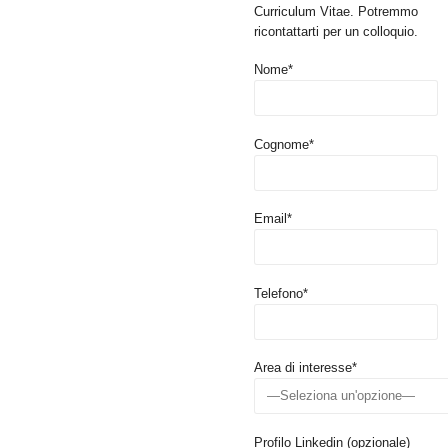
Curriculum Vitae. Potremmo
ricontattarti per un colloquio.
Nome*
Cognome*
Email*
Telefono*
Area di interesse*
Profilo Linkedin (opzionale)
____
What you have to do >>
Arrange every line of text in the records above as a numbered list, skipping blank lines and leaving out the pictures.

Output >>
1. Curriculum Vitae. Potremmo
2. ricontattarti per un colloquio.
3. Nome*
4. Cognome*
5. Email*
6. Telefono*
7. Area di interesse*
8. Profilo Linkedin (opzionale)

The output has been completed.